▸ TASK
Take the listing that follows and copy it precisely.

========================================================================

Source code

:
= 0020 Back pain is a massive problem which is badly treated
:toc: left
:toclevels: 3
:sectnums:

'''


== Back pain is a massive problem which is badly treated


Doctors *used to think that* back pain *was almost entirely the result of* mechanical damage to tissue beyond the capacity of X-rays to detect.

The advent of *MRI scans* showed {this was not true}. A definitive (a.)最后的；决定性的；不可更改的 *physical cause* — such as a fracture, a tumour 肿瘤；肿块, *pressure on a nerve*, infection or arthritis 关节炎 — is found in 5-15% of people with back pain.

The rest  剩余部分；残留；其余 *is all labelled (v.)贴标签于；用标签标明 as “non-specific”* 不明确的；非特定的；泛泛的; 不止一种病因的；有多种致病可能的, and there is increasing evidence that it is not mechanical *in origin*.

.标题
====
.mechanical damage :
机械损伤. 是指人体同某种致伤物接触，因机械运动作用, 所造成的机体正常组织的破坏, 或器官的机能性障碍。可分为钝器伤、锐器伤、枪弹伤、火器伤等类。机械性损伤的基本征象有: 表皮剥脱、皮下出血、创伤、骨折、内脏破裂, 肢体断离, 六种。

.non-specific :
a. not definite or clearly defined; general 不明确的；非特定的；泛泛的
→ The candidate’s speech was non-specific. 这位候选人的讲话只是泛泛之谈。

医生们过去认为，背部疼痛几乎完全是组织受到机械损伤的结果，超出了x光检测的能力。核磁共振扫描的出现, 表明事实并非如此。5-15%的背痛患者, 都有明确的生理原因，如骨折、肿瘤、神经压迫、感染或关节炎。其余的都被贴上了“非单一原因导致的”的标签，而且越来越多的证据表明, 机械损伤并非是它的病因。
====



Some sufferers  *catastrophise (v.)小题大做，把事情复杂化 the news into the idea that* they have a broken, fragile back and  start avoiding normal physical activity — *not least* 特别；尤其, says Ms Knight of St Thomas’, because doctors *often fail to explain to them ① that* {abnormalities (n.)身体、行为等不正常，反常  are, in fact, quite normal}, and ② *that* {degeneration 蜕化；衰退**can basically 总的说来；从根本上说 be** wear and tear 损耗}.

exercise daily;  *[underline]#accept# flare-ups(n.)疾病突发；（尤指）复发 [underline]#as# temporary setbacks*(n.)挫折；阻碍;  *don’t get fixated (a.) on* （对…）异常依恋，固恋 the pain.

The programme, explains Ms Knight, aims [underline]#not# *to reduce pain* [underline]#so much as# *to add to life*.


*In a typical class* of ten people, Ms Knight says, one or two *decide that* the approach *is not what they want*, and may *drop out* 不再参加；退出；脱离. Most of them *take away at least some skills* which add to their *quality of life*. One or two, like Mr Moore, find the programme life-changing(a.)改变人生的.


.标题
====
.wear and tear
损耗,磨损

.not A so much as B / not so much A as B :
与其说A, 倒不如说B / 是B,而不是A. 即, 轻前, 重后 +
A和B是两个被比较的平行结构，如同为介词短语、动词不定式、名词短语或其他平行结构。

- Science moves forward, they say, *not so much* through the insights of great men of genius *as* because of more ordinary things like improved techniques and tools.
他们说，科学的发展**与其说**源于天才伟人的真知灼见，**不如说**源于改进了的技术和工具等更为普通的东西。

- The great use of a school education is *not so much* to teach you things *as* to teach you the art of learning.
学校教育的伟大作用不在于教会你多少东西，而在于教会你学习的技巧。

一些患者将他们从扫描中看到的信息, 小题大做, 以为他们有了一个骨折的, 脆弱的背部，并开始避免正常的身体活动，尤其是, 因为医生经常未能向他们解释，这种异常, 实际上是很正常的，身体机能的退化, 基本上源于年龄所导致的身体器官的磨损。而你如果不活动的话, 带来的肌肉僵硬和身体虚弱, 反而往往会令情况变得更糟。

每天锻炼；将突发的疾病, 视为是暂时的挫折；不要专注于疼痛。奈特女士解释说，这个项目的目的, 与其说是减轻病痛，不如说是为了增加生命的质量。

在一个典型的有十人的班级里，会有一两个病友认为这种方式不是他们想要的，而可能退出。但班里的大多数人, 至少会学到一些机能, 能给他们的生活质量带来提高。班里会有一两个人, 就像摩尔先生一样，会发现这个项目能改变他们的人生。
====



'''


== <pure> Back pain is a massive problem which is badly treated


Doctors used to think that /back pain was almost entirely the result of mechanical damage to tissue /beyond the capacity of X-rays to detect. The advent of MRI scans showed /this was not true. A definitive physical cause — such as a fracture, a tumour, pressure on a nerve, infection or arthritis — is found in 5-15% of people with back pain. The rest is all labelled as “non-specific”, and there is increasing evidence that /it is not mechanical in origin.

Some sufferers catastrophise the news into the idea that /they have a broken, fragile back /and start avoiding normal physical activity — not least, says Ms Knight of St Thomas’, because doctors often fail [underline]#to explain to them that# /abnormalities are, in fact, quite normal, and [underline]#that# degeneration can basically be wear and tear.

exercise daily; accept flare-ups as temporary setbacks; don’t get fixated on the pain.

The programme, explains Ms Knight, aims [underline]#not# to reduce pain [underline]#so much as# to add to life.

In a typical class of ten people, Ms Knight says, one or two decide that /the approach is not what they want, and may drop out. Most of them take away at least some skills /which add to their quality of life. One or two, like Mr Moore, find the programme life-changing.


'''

========================================================================

▸ WRITTEN RESPONSE
Source code

:
= 0020 Back pain is a massive problem which is badly treated
:toc: left
:toclevels: 3
:sectnums:

'''


== Back pain is a massive problem which is badly treated


Doctors *used to think that* back pain *was almost entirely the result of* mechanical damage to tissue beyond the capacity of X-rays to detect.

The advent of *MRI scans* showed {this was not true}. A definitive (a.)最后的；决定性的；不可更改的 *physical cause* — such as a fracture, a tumour 肿瘤；肿块, *pressure on a nerve*, infection or arthritis 关节炎 — is found in 5-15% of people with back pain.

The rest  剩余部分；残留；其余 *is all labelled (v.)贴标签于；用标签标明 as “non-specific”* 不明确的；非特定的；泛泛的; 不止一种病因的；有多种致病可能的, and there is increasing evidence that it is not mechanical *in origin*.

.标题
====
.mechanical damage :
机械损伤. 是指人体同某种致伤物接触，因机械运动作用, 所造成的机体正常组织的破坏, 或器官的机能性障碍。可分为钝器伤、锐器伤、枪弹伤、火器伤等类。机械性损伤的基本征象有: 表皮剥脱、皮下出血、创伤、骨折、内脏破裂, 肢体断离, 六种。

.non-specific :
a. not definite or clearly defined; general 不明确的；非特定的；泛泛的
→ The candidate’s speech was non-specific. 这位候选人的讲话只是泛泛之谈。

医生们过去认为，背部疼痛几乎完全是组织受到机械损伤的结果，超出了x光检测的能力。核磁共振扫描的出现, 表明事实并非如此。5-15%的背痛患者, 都有明确的生理原因，如骨折、肿瘤、神经压迫、感染或关节炎。其余的都被贴上了“非单一原因导致的”的标签，而且越来越多的证据表明, 机械损伤并非是它的病因。
====



Some sufferers  *catastrophise (v.)小题大做，把事情复杂化 the news into the idea that* they have a broken, fragile back and  start avoiding normal physical activity — *not least* 特别；尤其, says Ms Knight of St Thomas’, because doctors *often fail to explain to them ① that* {abnormalities (n.)身体、行为等不正常，反常  are, in fact, quite normal}, and ② *that* {degeneration 蜕化；衰退**can basically 总的说来；从根本上说 be** wear and tear 损耗}.

exercise daily;  *[underline]#accept# flare-ups(n.)疾病突发；（尤指）复发 [underline]#as# temporary setbacks*(n.)挫折；阻碍;  *don’t get fixated (a.) on* （对…）异常依恋，固恋 the pain.

The programme, explains Ms Knight, aims [underline]#not# *to reduce pain* [underline]#so much as# *to add to life*.


*In a typical class* of ten people, Ms Knight says, one or two *decide that* the approach *is not what they want*, and may *drop out* 不再参加；退出；脱离. Most of them *take away at least some skills* which add to their *quality of life*. One or two, like Mr Moore, find the programme life-changing(a.)改变人生的.


.标题
====
.wear and tear
损耗,磨损

.not A so much as B / not so much A as B :
与其说A, 倒不如说B / 是B,而不是A. 即, 轻前, 重后 +
A和B是两个被比较的平行结构，如同为介词短语、动词不定式、名词短语或其他平行结构。

- Science moves forward, they say, *not so much* through the insights of great men of genius *as* because of more ordinary things like improved techniques and tools.
他们说，科学的发展**与其说**源于天才伟人的真知灼见，**不如说**源于改进了的技术和工具等更为普通的东西。

- The great use of a school education is *not so much* to teach you things *as* to teach you the art of learning.
学校教育的伟大作用不在于教会你多少东西，而在于教会你学习的技巧。

一些患者将他们从扫描中看到的信息, 小题大做, 以为他们有了一个骨折的, 脆弱的背部，并开始避免正常的身体活动，尤其是, 因为医生经常未能向他们解释，这种异常, 实际上是很正常的，身体机能的退化, 基本上源于年龄所导致的身体器官的磨损。而你如果不活动的话, 带来的肌肉僵硬和身体虚弱, 反而往往会令情况变得更糟。

每天锻炼；将突发的疾病, 视为是暂时的挫折；不要专注于疼痛。奈特女士解释说，这个项目的目的, 与其说是减轻病痛，不如说是为了增加生命的质量。

在一个典型的有十人的班级里，会有一两个病友认为这种方式不是他们想要的，而可能退出。但班里的大多数人, 至少会学到一些机能, 能给他们的生活质量带来提高。班里会有一两个人, 就像摩尔先生一样，会发现这个项目能改变他们的人生。
====



'''


== <pure> Back pain is a massive problem which is badly treated


Doctors used to think that /back pain was almost entirely the result of mechanical damage to tissue /beyond the capacity of X-rays to detect. The advent of MRI scans showed /this was not true. A definitive physical cause — such as a fracture, a tumour, pressure on a nerve, infection or arthritis — is found in 5-15% of people with back pain. The rest is all labelled as “non-specific”, and there is increasing evidence that /it is not mechanical in origin.

Some sufferers catastrophise the news into the idea that /they have a broken, fragile back /and start avoiding normal physical activity — not least, says Ms Knight of St Thomas’, because doctors often fail [underline]#to explain to them that# /abnormalities are, in fact, quite normal, and [underline]#that# degeneration can basically be wear and tear.

exercise daily; accept flare-ups as temporary setbacks; don’t get fixated on the pain.

The programme, explains Ms Knight, aims [underline]#not# to reduce pain [underline]#so much as# to add to life.

In a typical class of ten people, Ms Knight says, one or two decide that /the approach is not what they want, and may drop out. Most of them take away at least some skills /which add to their quality of life. One or two, like Mr Moore, find the programme life-changing.


'''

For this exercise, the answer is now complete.